Sure, you might giggle when you hear the name Two Girl One Shuck, but this full amenities traveling oyster bar is no laughing matter.
Since 2014, these lovely lady shuckers based out of the Bywater have been convincing folks to swallow their fears and mingle with mollusks.
“At almost every event we have a native New Orleanian who has never had a raw oyster eat one with us,” said Becky Wasden, the owner and founder of Two Girls One Shuck. “I think it’s because of the nurturing factor that we’re women, and we’re very educational, we’re talkative. “There’s also typically a little liquid courage involved, but I’m amazed that for the first time in their lives they’ve felt safe enough, comfortable enough, confident enough to stand and eat oysters with us and it’s the coolest thing ever.”
The idea started back in March 2013, when Wasden was at a crawfish boil with a friend.
“The boys got drunk and they had lots of oysters left unshucked, and she shucked the whole sack,” she said. “That was the first time I’d seen a woman shuck oysters.”
For about a year, Wasden would create oyster bars and her friend would shuck, until one day, that changed.
“She said, ‘This is a lot of work, you need to help me shuck,’” Wasden said. “So I opened up my first oyster November 2013 and loved it immediately. I’m very tactile, I play guitar, piano, I build, so shucking is very natural. Then friends started asking the two of us to do parties and that’s when I realized this could be a viable business. People will actually pay us to do this? Here we are, almost six years in.”
Her latest expansion is Chicks with Dips, a cold seafood and dip option for people who may not be into oysters but still like seafood. It features chilled shrimp, smoked crab dips, caviar, and other fare.
“The best part about Two Girls One Shuck is that we bring everything to you, and people love that,” she said. “Crawfish boils, houses, parades, parties, tons of weddings. We love it because we’re in a different place every day, we get to see beautiful homes, we get to see the most incredible, passionate oyster people. We have non-oyster people hire us and they still enjoy the shuck and jive aspect of us doing anything. So we shuck every oyster live right there on site but I think that’s why people like to hire us. There are two cute girls at your house talking oysters and Louisiana and New Orleans, food, culture, all that kind of stuff.”

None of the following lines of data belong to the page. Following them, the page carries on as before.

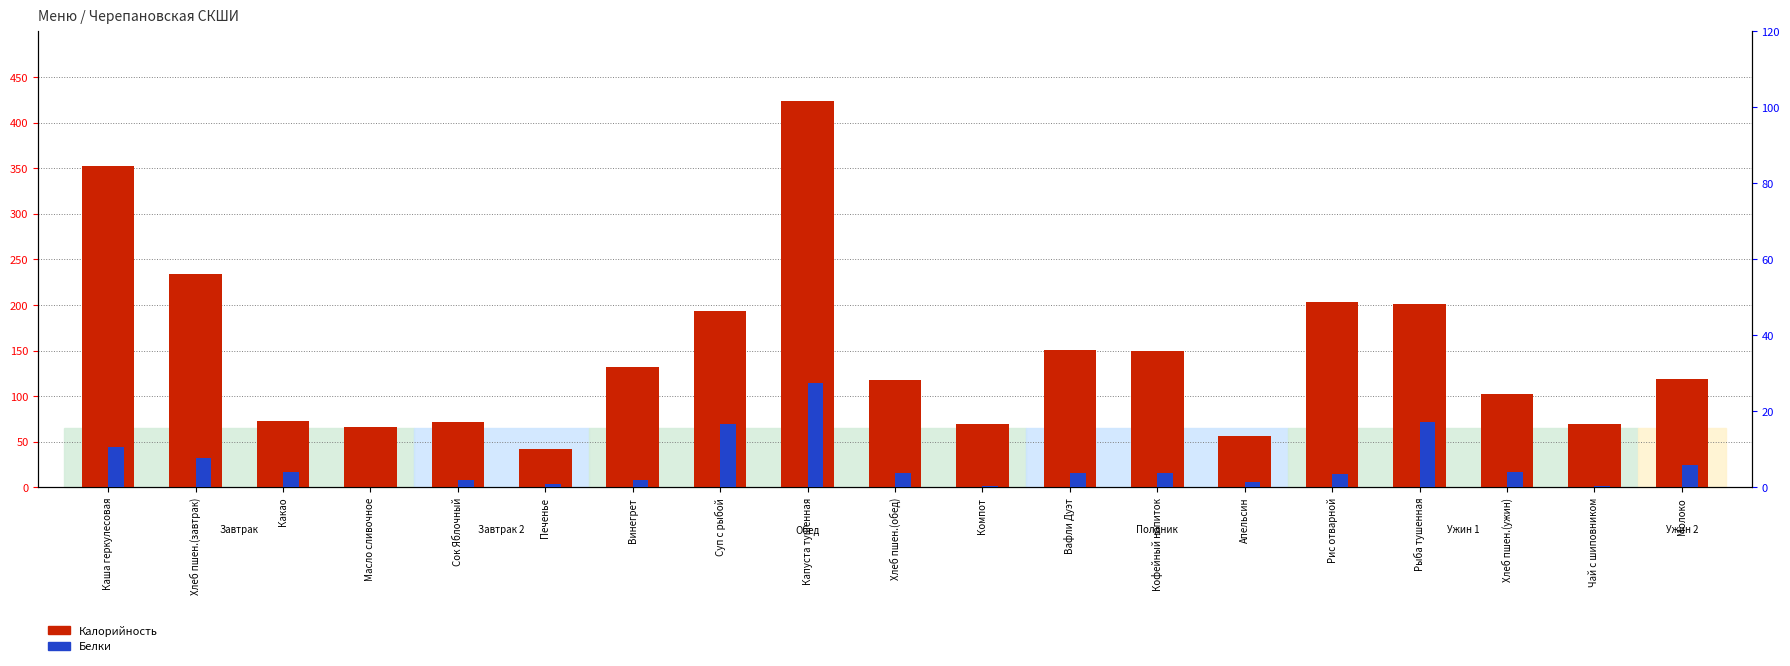

At how many categories does at least one series exceed 87?

12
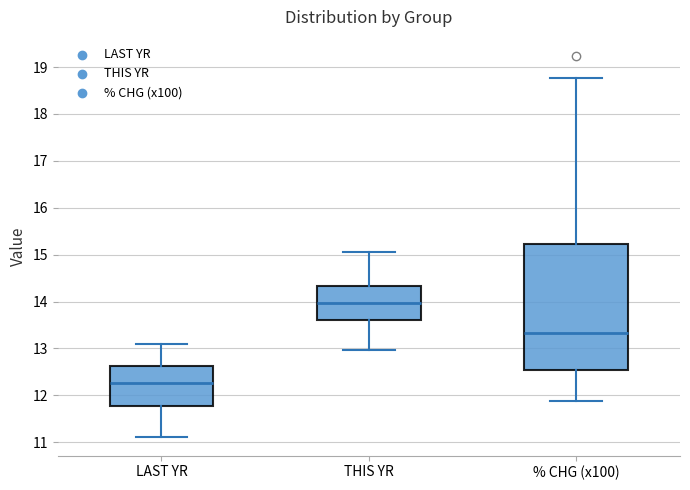

Where does the median line of the box for LAST YR sit on the y-axis? The values are not printed on the chart, so give them approximately, as read against the axis.

12.3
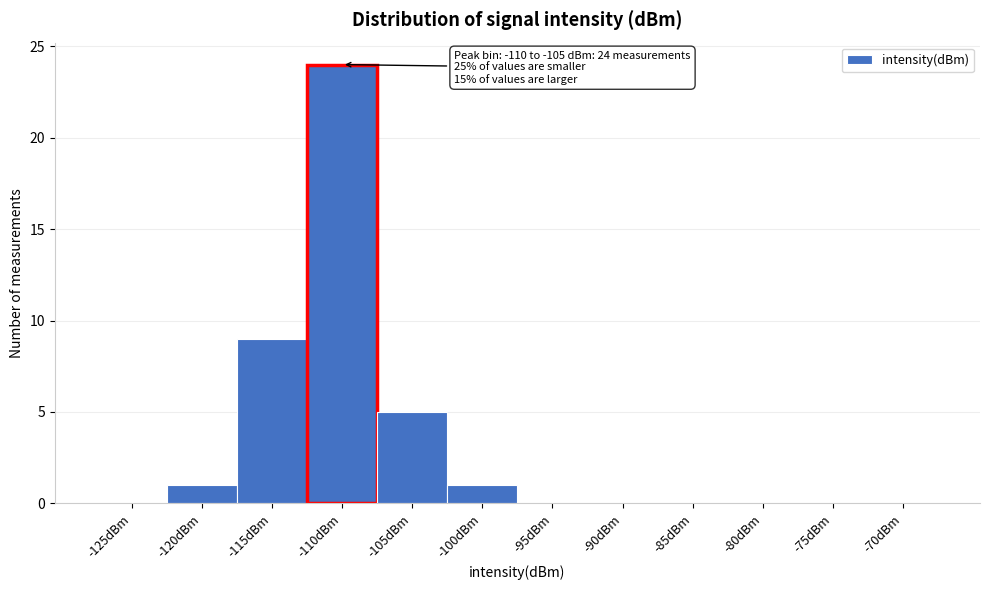

Reading right to left, what are all the values shown in this chart?

-70dBm=0	-75dBm=0	-80dBm=0	-85dBm=0	-90dBm=0	-95dBm=0	-100dBm=1	-105dBm=5	-110dBm=24	-115dBm=9	-120dBm=1	-125dBm=0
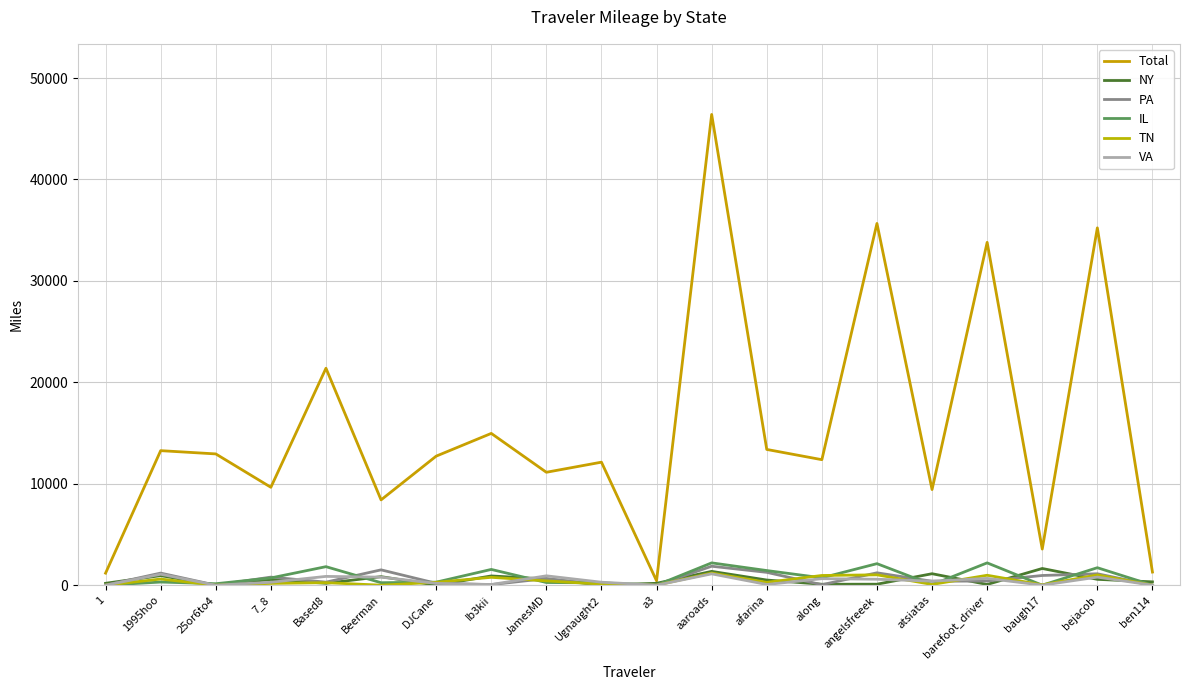

Reading right to left, extract all data points from this chart.

Total: ben114=1293.7	bejacob=35226.5	baugh17=3558.8	barefoot_driver=33798.2	atsiatas=9427.5	angelsfreeek=35660.9	along=12372.5	afarina=13382.1	aaroads=46408.2	a3=431.8	Ugnaught2=12127.5	JamesMD=11131.7	Ib3kii=14962.9	DJCane=12720.6	Beerman=8410.0	Based8=21387.8	7_8=9652.2	25or6to4=12941.1	1995hoo=13262.5	1=1187.4
NY: ben114=326.5	bejacob=576.9	baugh17=1646.1	barefoot_driver=72.1	atsiatas=1130.2	angelsfreeek=96.7	along=91.9	afarina=507.2	aaroads=1361.1	a3=184.9	Ugnaught2=16.2	JamesMD=606.8	Ib3kii=910.3	DJCane=0.0	Beerman=839.8	Based8=185.8	7_8=561.5	25or6to4=0.0	1995hoo=942.5	1=185.6
PA: ben114=0.0	bejacob=1125.2	baugh17=956.6	barefoot_driver=410.9	atsiatas=386.4	angelsfreeek=1218.8	along=47.0	afarina=1265.9	aaroads=1867.1	a3=0.0	Ugnaught2=62.6	JamesMD=654.6	Ib3kii=54.6	DJCane=186.1	Beerman=1511.6	Based8=299.6	7_8=795.1	25or6to4=0.0	1995hoo=1192.0	1=0.8
IL: ben114=0.0	bejacob=1722.8	baugh17=0.0	barefoot_driver=2199.1	atsiatas=44.3	angelsfreeek=2122.0	along=725.4	afarina=1442.4	aaroads=2199.1	a3=0.0	Ugnaught2=228.4	JamesMD=262.6	Ib3kii=1553.0	DJCane=297.5	Beerman=243.9	Based8=1825.5	7_8=713.9	25or6to4=142.5	1995hoo=309.4	1=0.0
TN: ben114=0.0	bejacob=1009.7	baugh17=34.3	barefoot_driver=978.3	atsiatas=72.4	angelsfreeek=1020.3	along=957.5	afarina=280.1	aaroads=1195.8	a3=0.0	Ugnaught2=102.8	JamesMD=423.2	Ib3kii=775.4	DJCane=284.4	Beerman=0.0	Based8=247.6	7_8=174.8	25or6to4=0.0	1995hoo=603.6	1=0.0
VA: ben114=0.0	bejacob=794.8	baugh17=0.0	barefoot_driver=669.8	atsiatas=396.7	angelsfreeek=586.6	along=641.2	afarina=68.6	aaroads=1116.7	a3=0.0	Ugnaught2=292.5	JamesMD=923.0	Ib3kii=66.7	DJCane=181.5	Beerman=791.6	Based8=866.4	7_8=288.0	25or6to4=0.0	1995hoo=1080.3	1=0.3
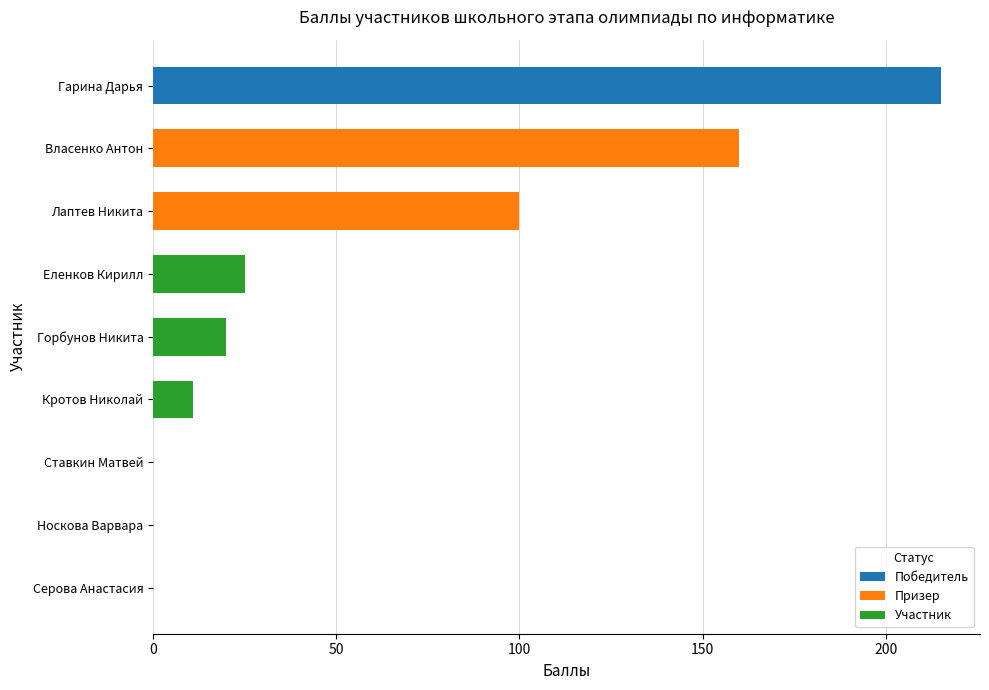

How many groups of bars are there?

9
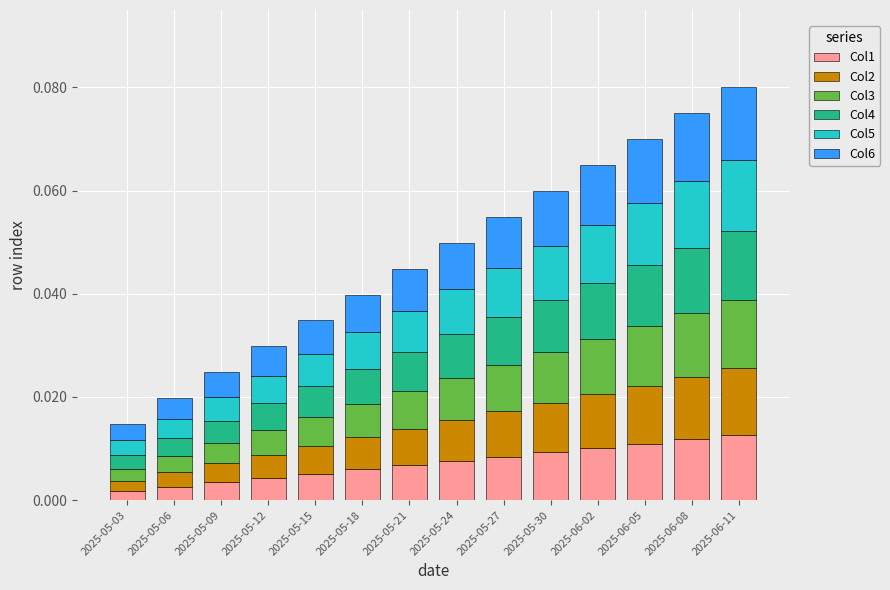

At how many categories does at least one series exceed 0?

14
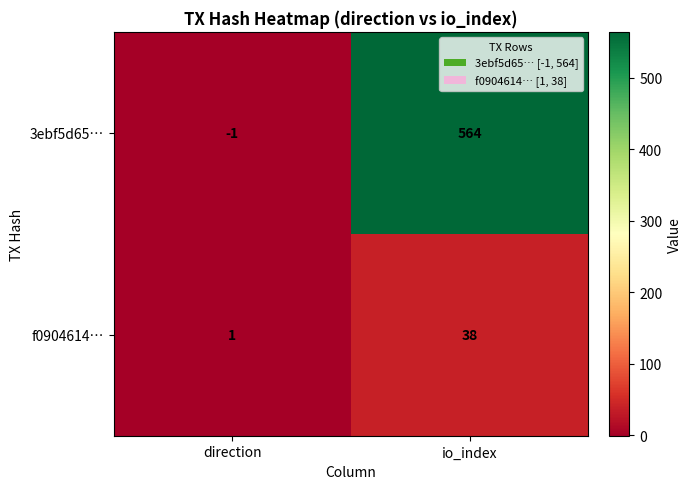

How many series are shown in this chart?

2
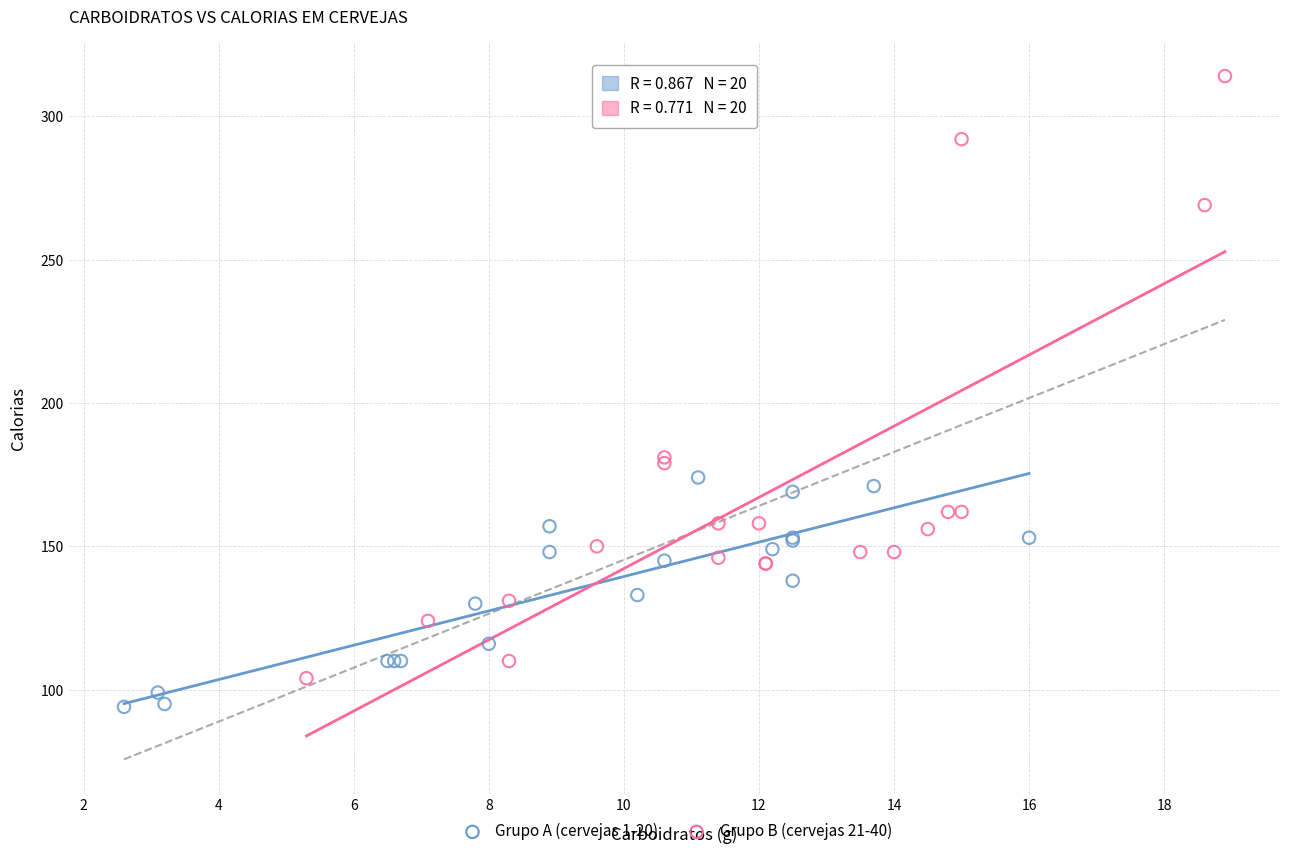

Which series contains the highest Y value?

Grupo B (cervejas 21-40)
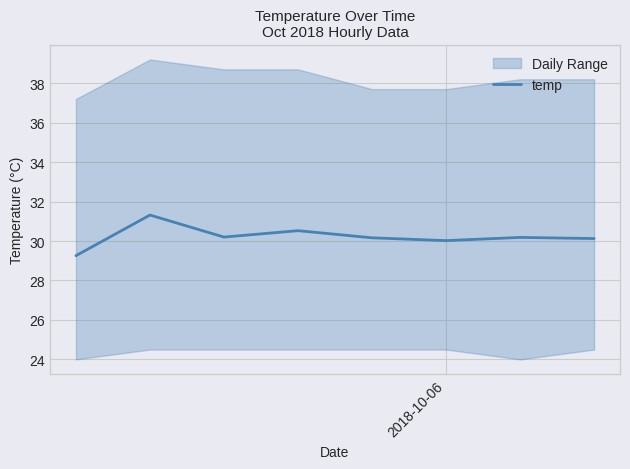

What is the maximum value for temp?

31.3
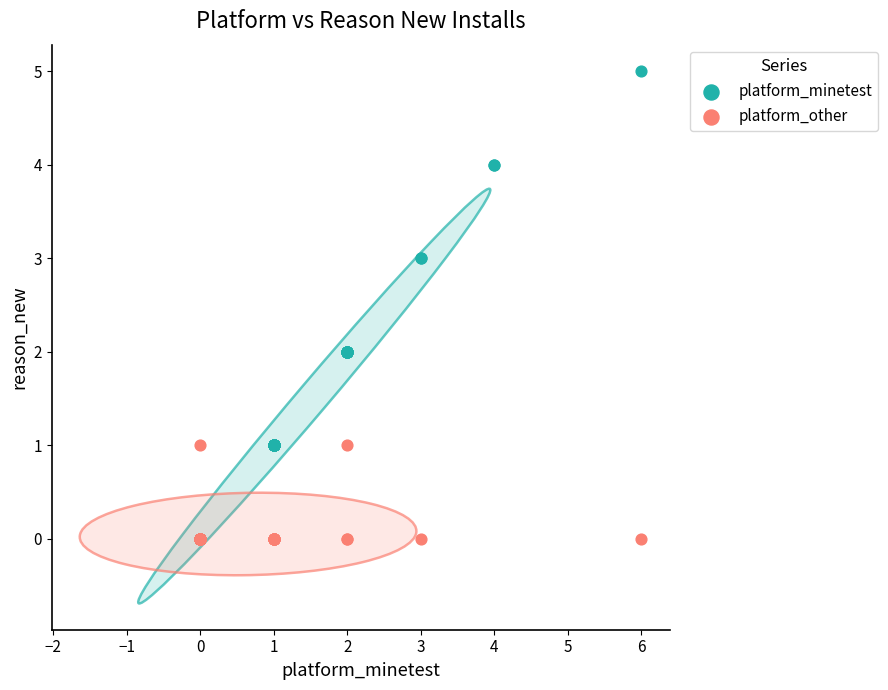

Which series reaches the maximum Y coordinate?

platform_minetest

At the time the business started, Wasden was working in education and getting her master’s degree, but now, her job is to teach people about oysters. She’s a fountain of knowledge on different species of oysters, where they come from and even when the best time of the year to get oysters is. Her company helps with coastal restoration projects, recycling oyster shells to be used to help bring back the state’s coastline from erosion.
Shucking oysters is literally wrestling little animals to open who don’t want to be exposed to the world.
“The bigger the oyster, the stronger they are because the older they are, the adductor muscle is a lot more firm,” she explained. “So, when you get a really stubborn oyster and people are like staring at you while you’re trying to power through an oyster, that’s really challenging.”
The company is fully run by women, with a team of 24 women who can work as many as six-eight events a week during the year’s busy season. Women also handle the back-of-the-house functions, like marketing, social media and payroll.
Wasden said in an industry that’s male dominated, not once has a man told her she didn’t have a great idea on her hands.
“I have never, since I started this company, had a man look at me and ask me, ‘What do you think you’re doing?’” she said. “Every single guy has looked at me and said, ‘This is amazing, go for it.’ So, I’m very grateful to have had the support of both men and women in this industry.”
The shucking industry is also powered by mostly African American men who have been shucking for decades.
“I’ll be very blunt, I’m a white woman from Utah,” she said. “I’m very fortunate, I’ve had an amazing education, I’ve had an excellent life, I’ve had great work opportunities. A part of me was very nervous that we would be taking away a piece of New Orleans from heavily African American males. They have been the shuckers of New Orleans for decades and decades. I’m just lucky that there was room for us in the market and every black shucker that I’ve met mentored me, made me a better shucker and supported me 100% every time.”
She also said the landscape of the shucking scene has changed since her company’s arrival.
“I feel like since we started growing in the city I’ve seen more female shuckers in a lot of the restaurants and oyster bars around town, so that’s very exciting,” she said. “The best part is here in New Orleans, every time we do a party, a woman walks up to us that lives here or has grown up here and she’s like, ‘Oh, I can shuck oysters. I do it at home, for family or for small parties.’ So it’s very cool that it’s been embedded in the culture for a long time. I think I just brought it to the forefront.”